Isuzu, the Japanese automaker known for its "Joe Isuzu" commercials featuring a chronic-liar car salesman, has finally conceded they are quitting the US car market.

The Oldsmobile closing experiment provided one big lesson: a dying brand is best allowed to wither away. Abrupt termination leaves a company open to lawsuits from bag holders - customers and dealers.

So, despite repeated reassurances that there were no plans to exit the US market, Isuzu Motors America has made a "surprise" announcement that it will discontinue stateside passenger vehicle sales by 2009.

The exit strategy was predictable to industry observers; mounting losses, falling sales, capital flight, short-term credit lines sought to avoid bankruptcy, ad budget disappearing, chronic badge engineering, and smarter dealers scrambling to escape.

The go-slow approach has limited Isuzu's projected closing costs to a minuscule $37 million.

US sales peaked at 127,630 Isuzus back in 1986, during the Joe commercials heyday.

In 1999, Isuzu sold 103,629 vehicles as the SUV craziness began to fade.

Isuzu sold just 7098 vehicles here in 2007, falling 17% year over year.

Amazingly, the brand had a core of loyal customers who loved Joe Isuzu.

These buyers are now left holding the bag.

Izusus have long been known for off-a-cliff depreciation, just try to sell/trade one now.

Isuzu promises it will honor warranties and "encourage" its nearly 200 remaining dealers to provide service.

"Isuzu will discontinue the sales of vehicles only. Our parts and service operation will remain fully functional,"
"We expect the vast majority of our dealers will continue as service-only."
Terry Maloney, President, of Isuzu North America

Joe Isuzu, I believe you.

Culture Gap

The demise of Isuzu also illustrates a problem of corporate cultural inflexibility in global markets. Even Toyota could learn something here.

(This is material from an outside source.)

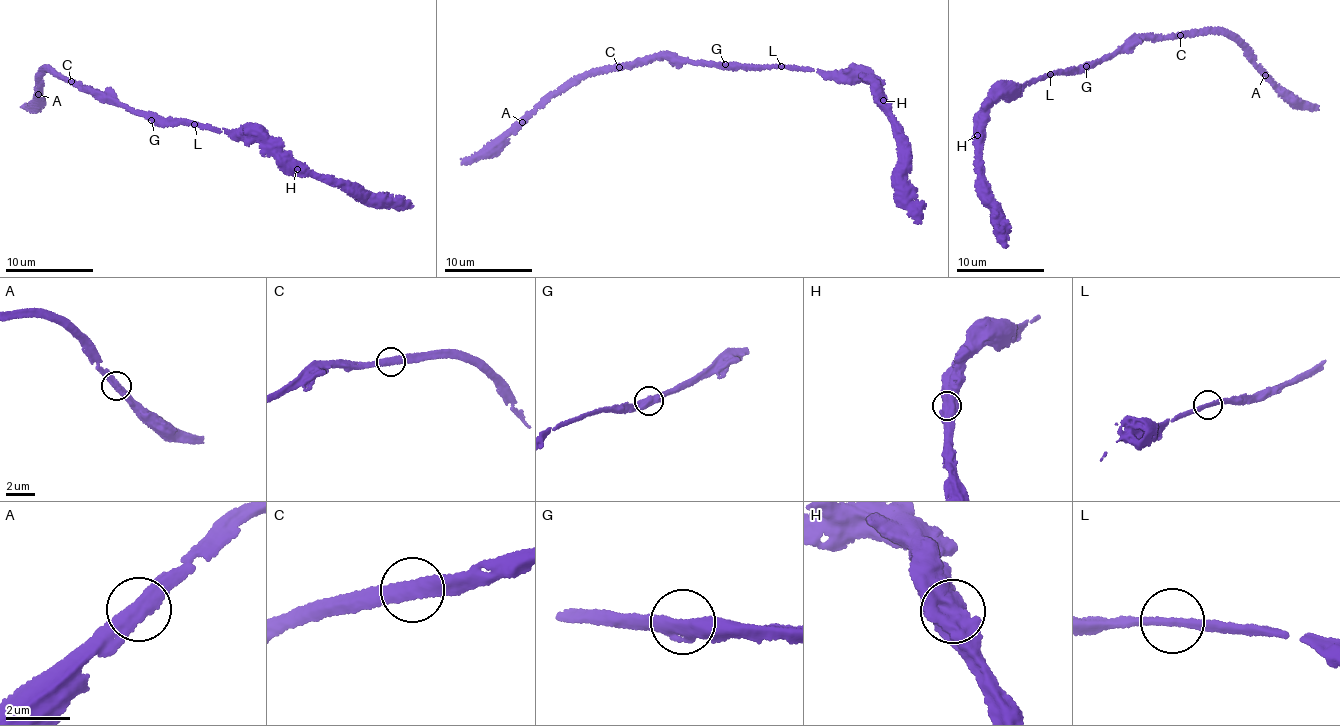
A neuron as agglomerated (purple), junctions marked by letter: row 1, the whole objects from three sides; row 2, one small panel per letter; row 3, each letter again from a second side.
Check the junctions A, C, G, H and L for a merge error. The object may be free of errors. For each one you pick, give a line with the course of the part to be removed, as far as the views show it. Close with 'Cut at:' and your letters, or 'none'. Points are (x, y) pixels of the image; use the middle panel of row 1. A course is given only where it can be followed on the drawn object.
Cut at: none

Isuzu, headquartered in Tokyo, despite the clever ad campaigns, never bridged the culture gap with American consumers. Look at the english-as-a-second-language content of corporate websites.

GM and Isuzu are longtime collaborators, GM began investing in 1971. By 1999 GM held 49%, which should have been more than enough to control the company.

But the Japanese legal and business culture resisted stubbornly, and GM, unable to install American executives, could only concede defeat, pulling the plug in 2001.

Recent US executive defections from Toyota show the persistence of this problem in Asia.

The attack from Consumer Reports, which rated second generation (1995-1997) Trooper models "Not Acceptable" due to agressive roll over testing, also hurt Isuzu.

Isuzu products, Ascender SUVs and i-series pickups, were blatantly rebadged Chevrolet TrailBlazer/GMC Envoy, and Chevrolet Colorado/GMC Canyon.

As these dogs approached the end of their lifespans, the company had no product. How was this a "suprise?"

Isuzu is primarily a manufacturer of medium duty commercial trucks. They are also an experienced small diesel manufacturer.

Toyota has acquired 6% of Isuzu, anticipating the coming small turbo-diesel boom.

So don't cry for Joe Isuzu, the lovable liar.

One canary has toppled in the mineshaft. Who is next?